When you restate the data, keep every word as it is and drop the images.

_Data section_:
+ + +

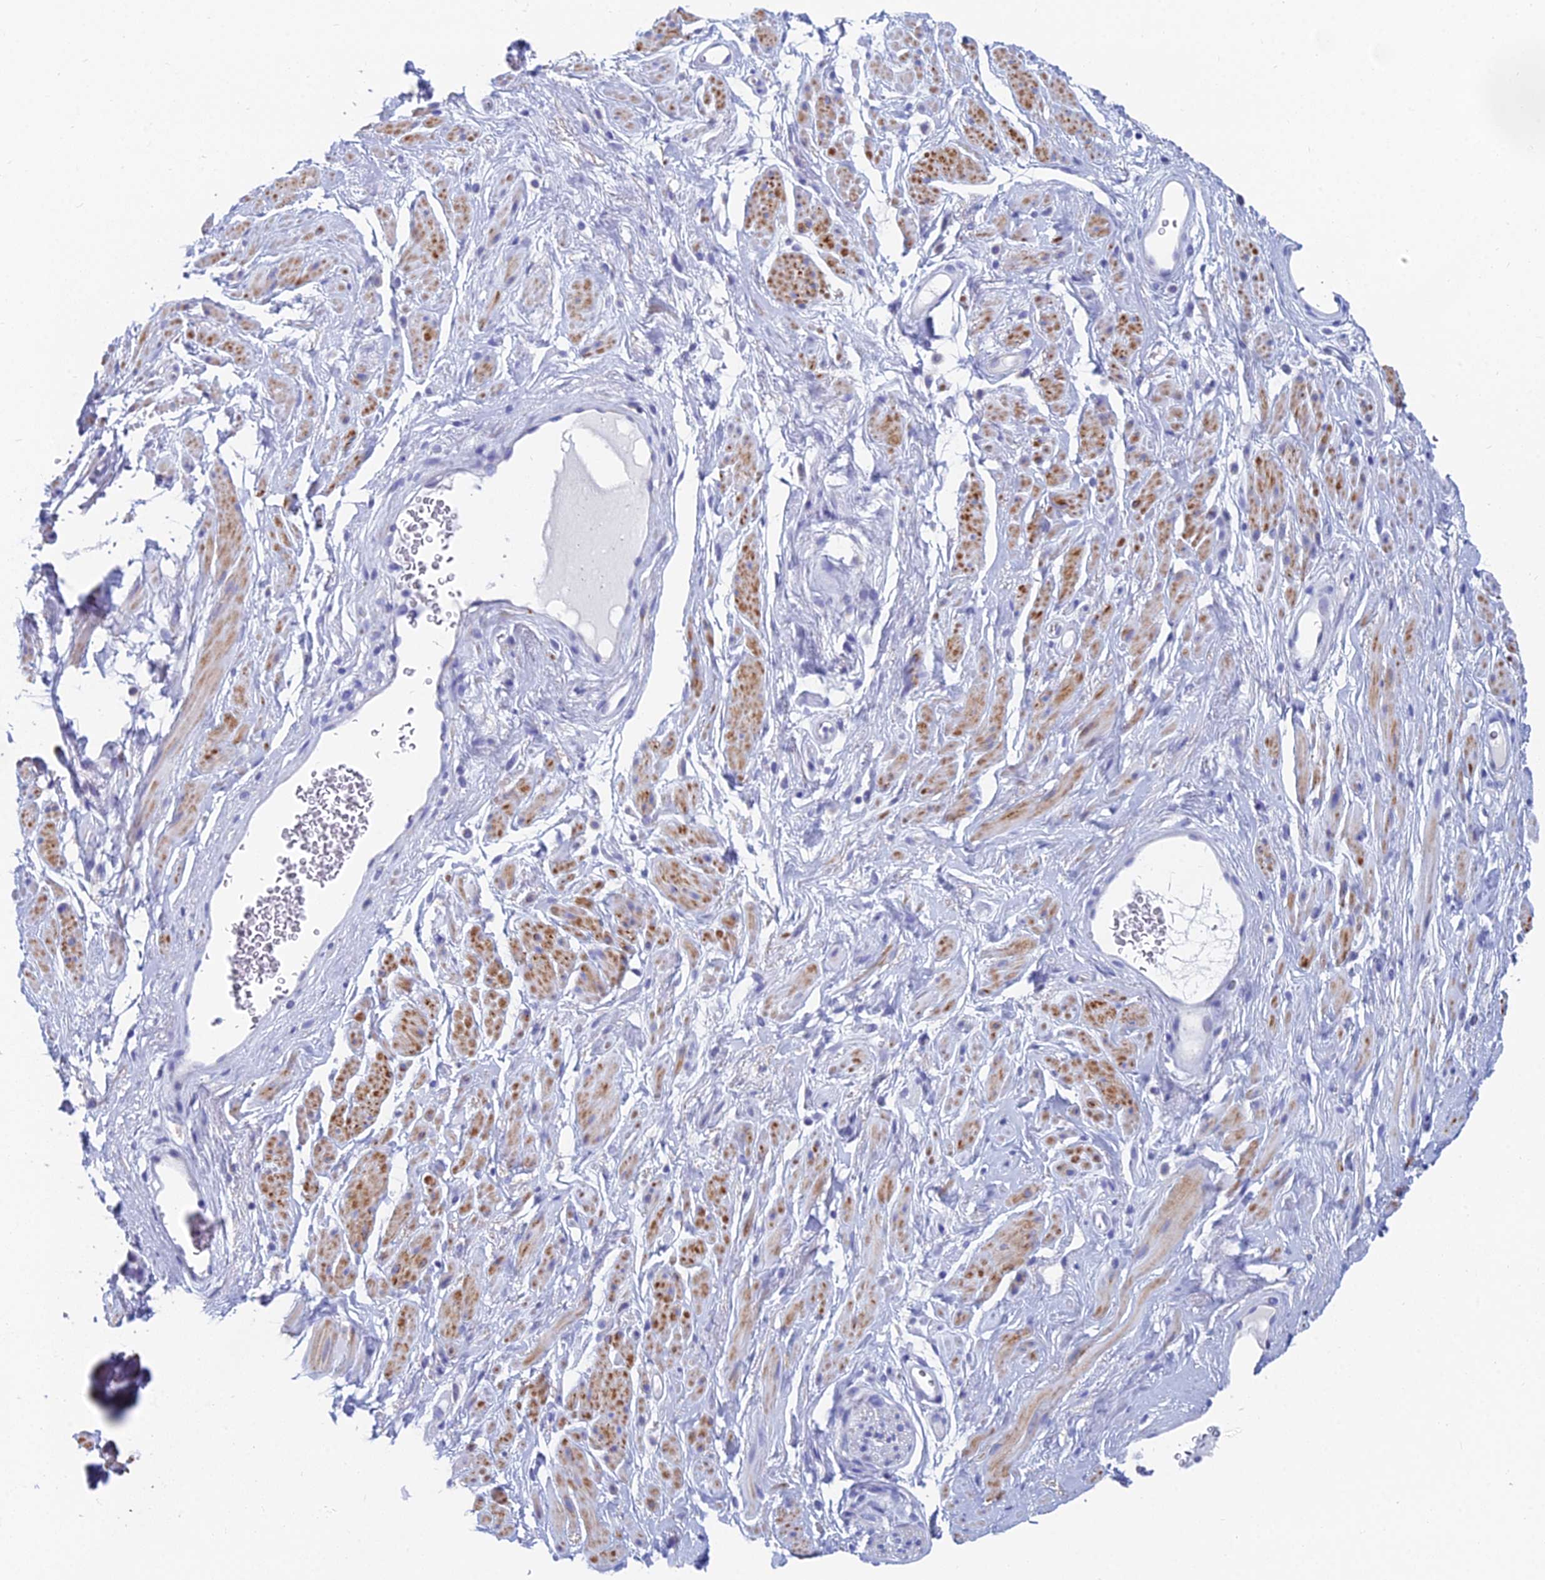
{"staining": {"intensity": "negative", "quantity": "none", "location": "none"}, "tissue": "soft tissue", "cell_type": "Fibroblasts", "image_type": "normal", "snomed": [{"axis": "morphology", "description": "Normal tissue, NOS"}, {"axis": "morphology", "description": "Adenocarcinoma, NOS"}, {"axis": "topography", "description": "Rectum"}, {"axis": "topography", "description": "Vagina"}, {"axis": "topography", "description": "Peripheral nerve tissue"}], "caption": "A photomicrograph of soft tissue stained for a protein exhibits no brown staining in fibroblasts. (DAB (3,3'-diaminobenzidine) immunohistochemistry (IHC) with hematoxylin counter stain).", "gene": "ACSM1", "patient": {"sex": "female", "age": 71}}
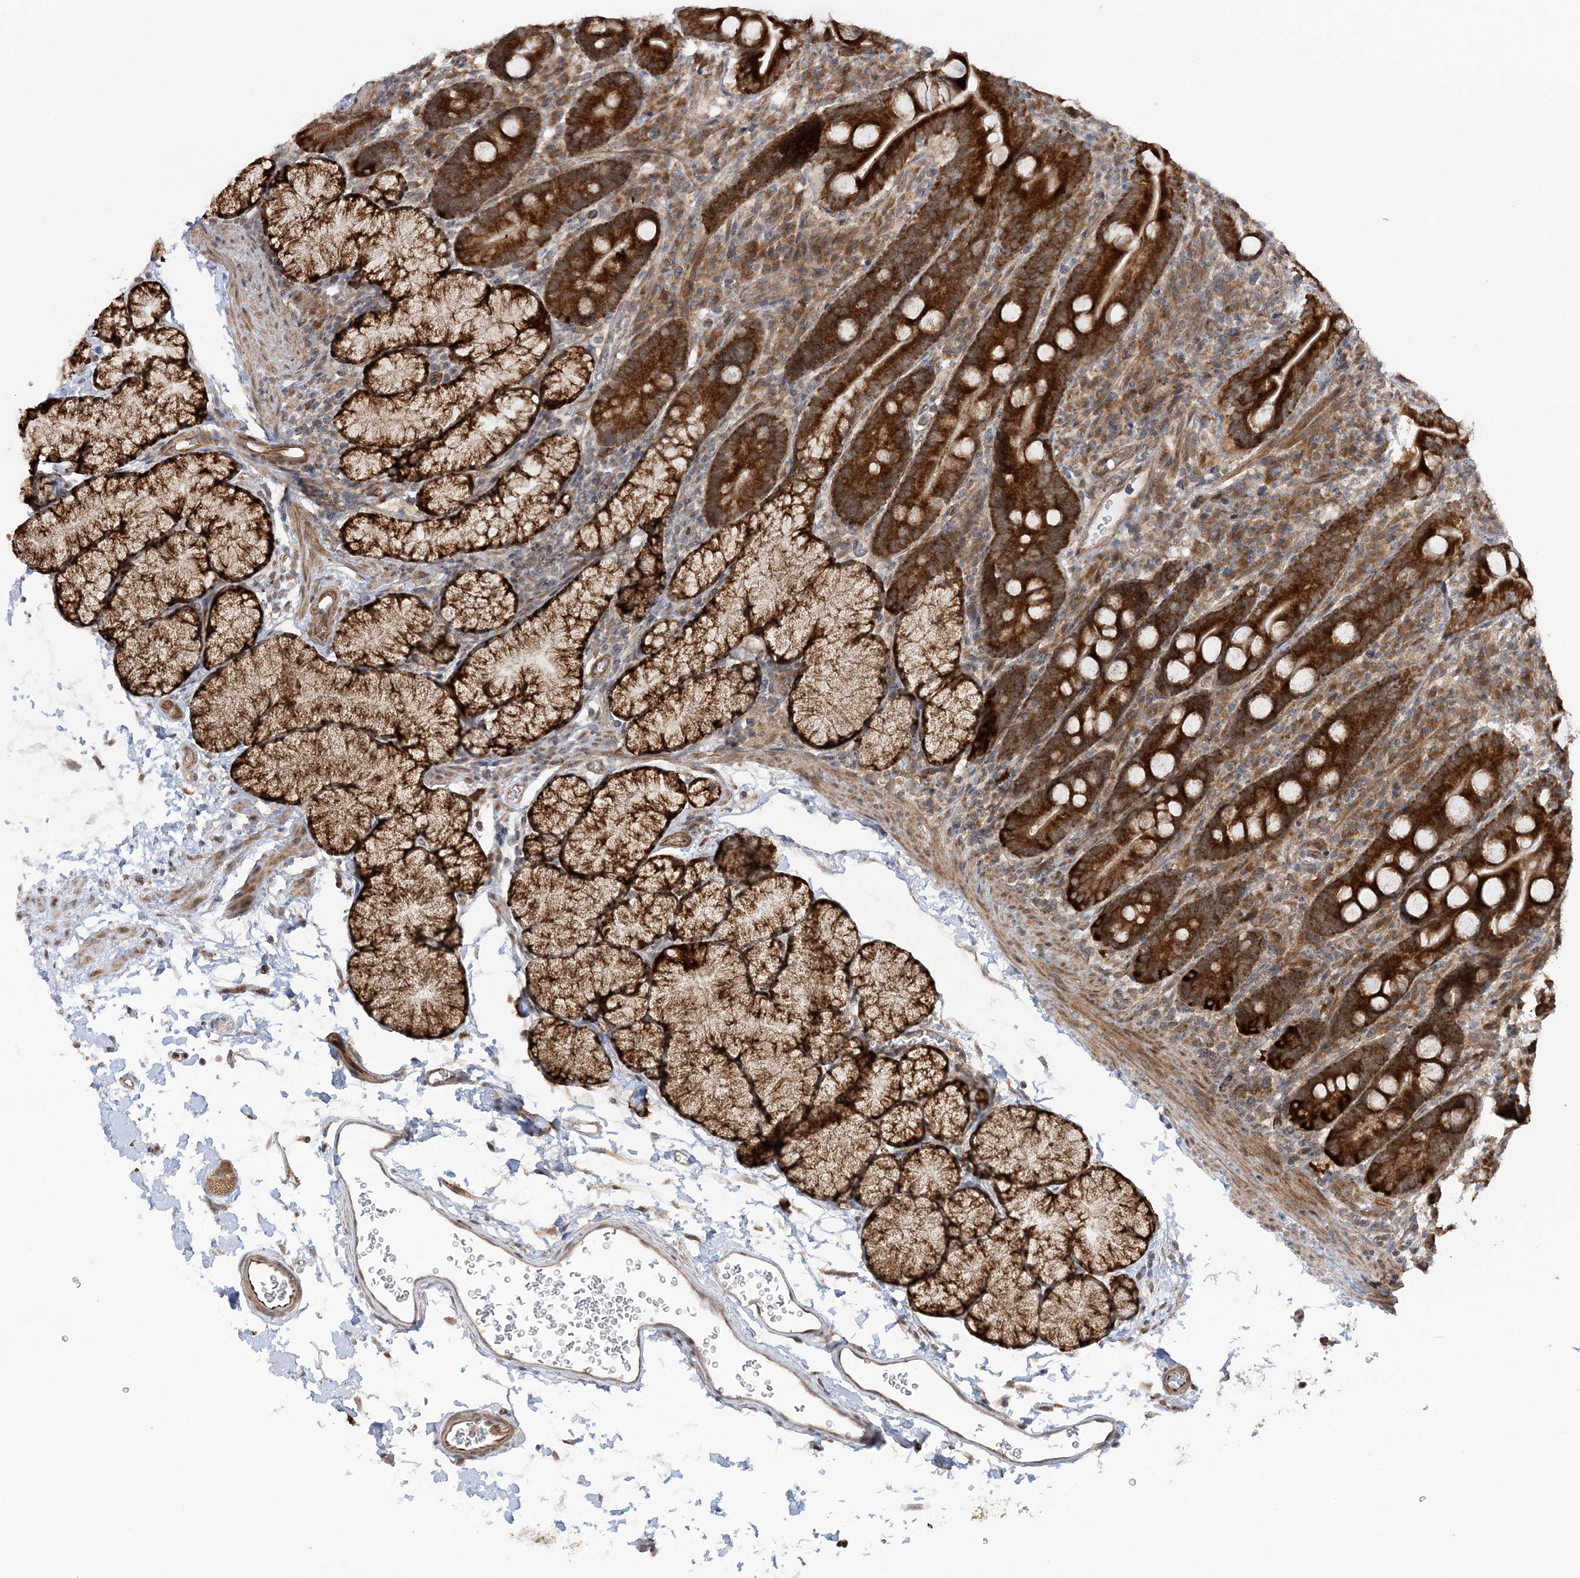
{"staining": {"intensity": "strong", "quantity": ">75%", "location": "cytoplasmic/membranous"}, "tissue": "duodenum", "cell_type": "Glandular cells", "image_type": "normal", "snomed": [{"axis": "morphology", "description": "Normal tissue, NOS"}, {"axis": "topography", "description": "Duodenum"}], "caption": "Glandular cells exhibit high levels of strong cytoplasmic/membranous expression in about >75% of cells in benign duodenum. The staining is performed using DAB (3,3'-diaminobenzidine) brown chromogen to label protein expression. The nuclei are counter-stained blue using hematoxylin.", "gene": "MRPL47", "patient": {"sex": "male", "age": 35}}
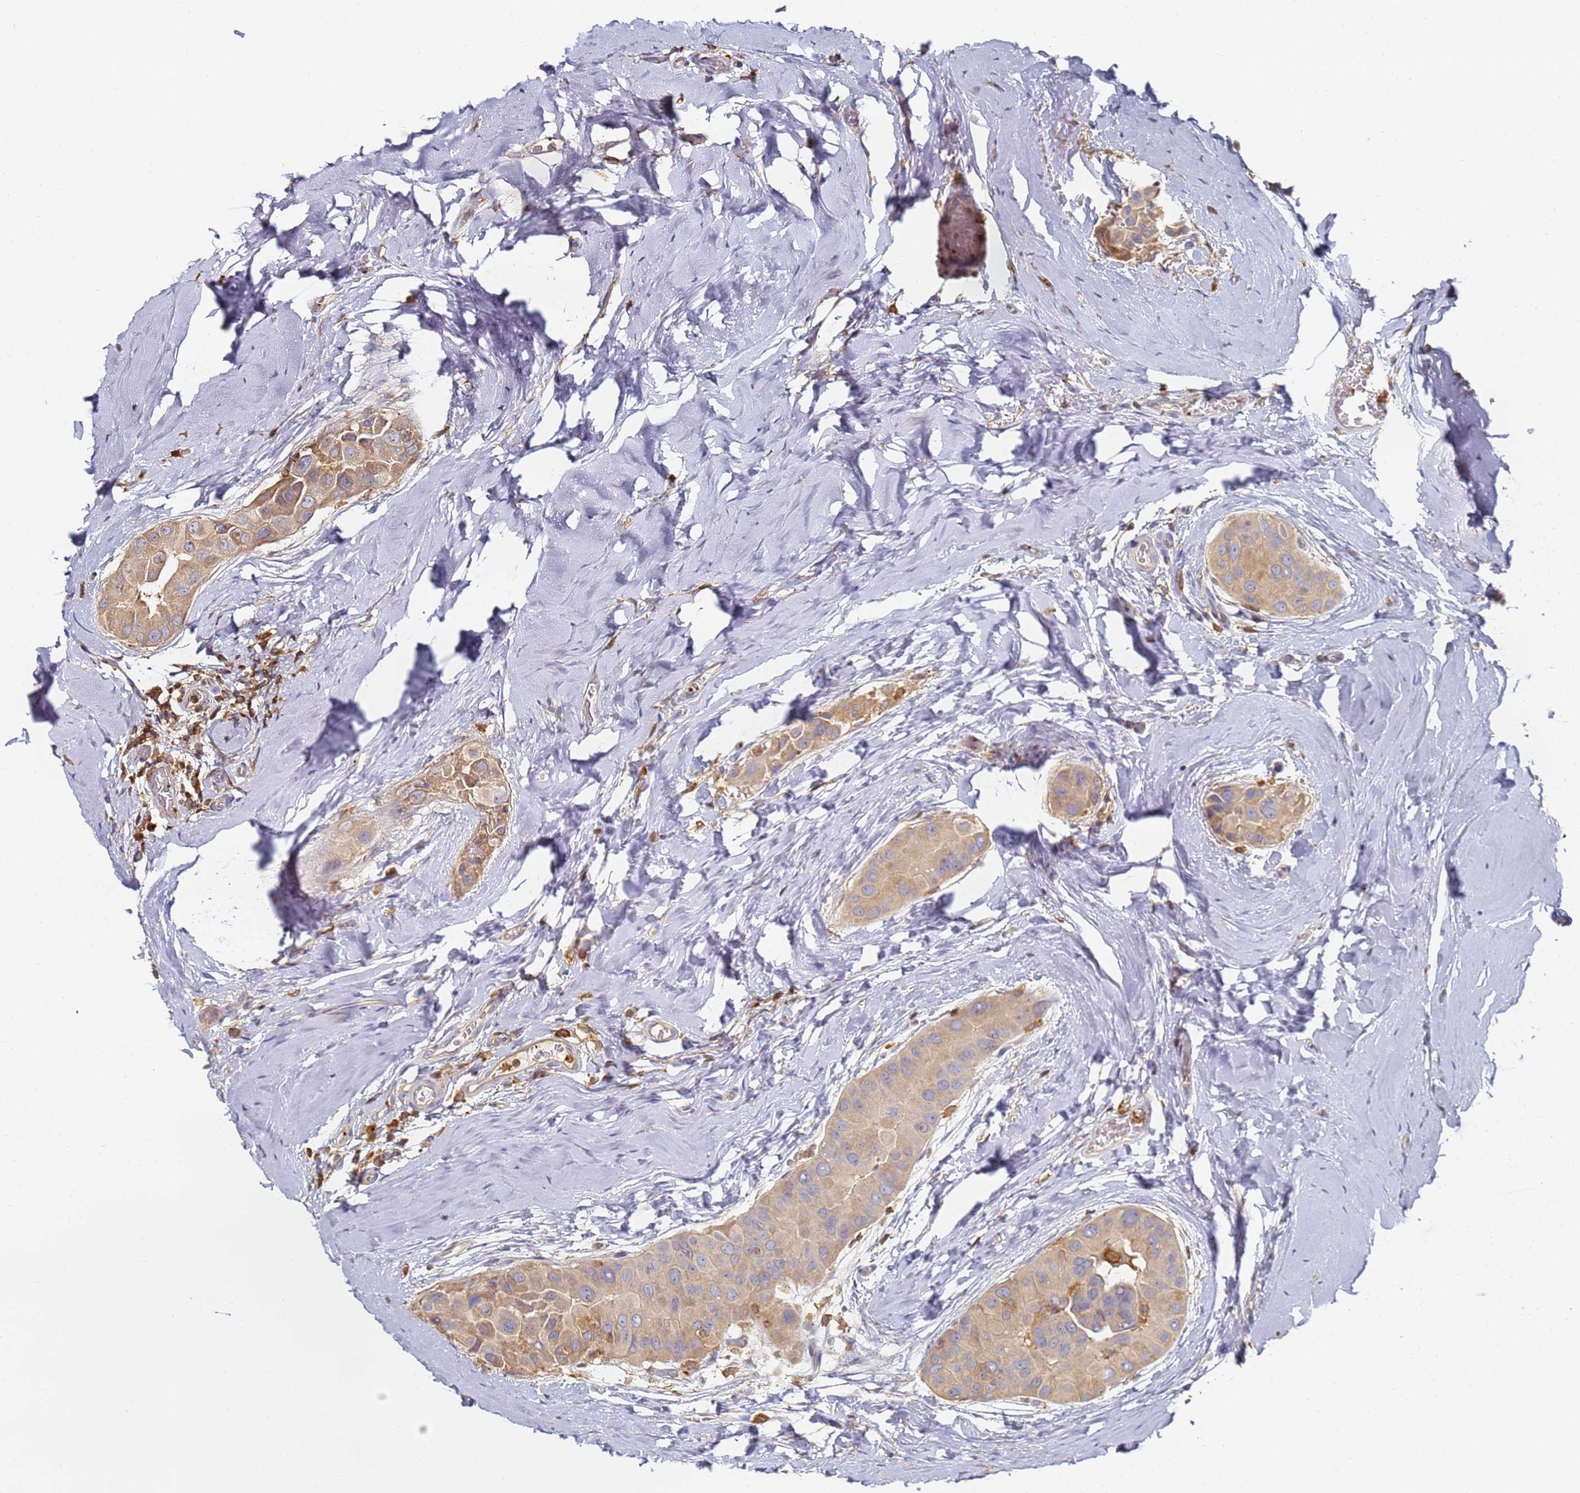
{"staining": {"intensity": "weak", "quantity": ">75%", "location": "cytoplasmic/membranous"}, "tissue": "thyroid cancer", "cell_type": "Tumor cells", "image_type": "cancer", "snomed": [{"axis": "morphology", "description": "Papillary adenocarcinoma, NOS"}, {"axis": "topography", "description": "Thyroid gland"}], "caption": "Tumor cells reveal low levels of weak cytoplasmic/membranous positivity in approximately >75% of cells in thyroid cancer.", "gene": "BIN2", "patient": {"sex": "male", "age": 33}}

+ + +

_Answer for the task_:
{"staining": {"intensity": "negative", "quantity": "none", "location": "none"}, "tissue": "soft tissue", "cell_type": "Fibroblasts", "image_type": "normal", "snomed": [{"axis": "morphology", "description": "Normal tissue, NOS"}, {"axis": "morphology", "description": "Adenocarcinoma, NOS"}, {"axis": "topography", "description": "Rectum"}, {"axis": "topography", "description": "Vagina"}, {"axis": "topography", "description": "Peripheral nerve tissue"}], "caption": "A photomicrograph of soft tissue stained for a protein exhibits no brown staining in fibroblasts. (DAB (3,3'-diaminobenzidine) immunohistochemistry (IHC) with hematoxylin counter stain).", "gene": "ACSM1", "patient": {"sex": "female", "age": 71}}
{"staining": {"intensity": "strong", "quantity": ">75%", "location": "cytoplasmic/membranous"}, "tissue": "duodenum", "cell_type": "Glandular cells", "image_type": "normal", "snomed": [{"axis": "morphology", "description": "Normal tissue, NOS"}, {"axis": "topography", "description": "Duodenum"}], "caption": "Glandular cells exhibit high levels of strong cytoplasmic/membranous expression in about >75% of cells in benign duodenum. The staining is performed using DAB (3,3'-diaminobenzidine) brown chromogen to label protein expression. The nuclei are counter-stained blue using hematoxylin.", "gene": "MRPL47", "patient": {"sex": "male", "age": 35}}
{"staining": {"intensity": "weak", "quantity": ">75%", "location": "cytoplasmic/membranous"}, "tissue": "thyroid cancer", "cell_type": "Tumor cells", "image_type": "cancer", "snomed": [{"axis": "morphology", "description": "Papillary adenocarcinoma, NOS"}, {"axis": "topography", "description": "Thyroid gland"}], "caption": "Tumor cells reveal low levels of weak cytoplasmic/membranous positivity in approximately >75% of cells in thyroid cancer.", "gene": "BIN2", "patient": {"sex": "male", "age": 33}}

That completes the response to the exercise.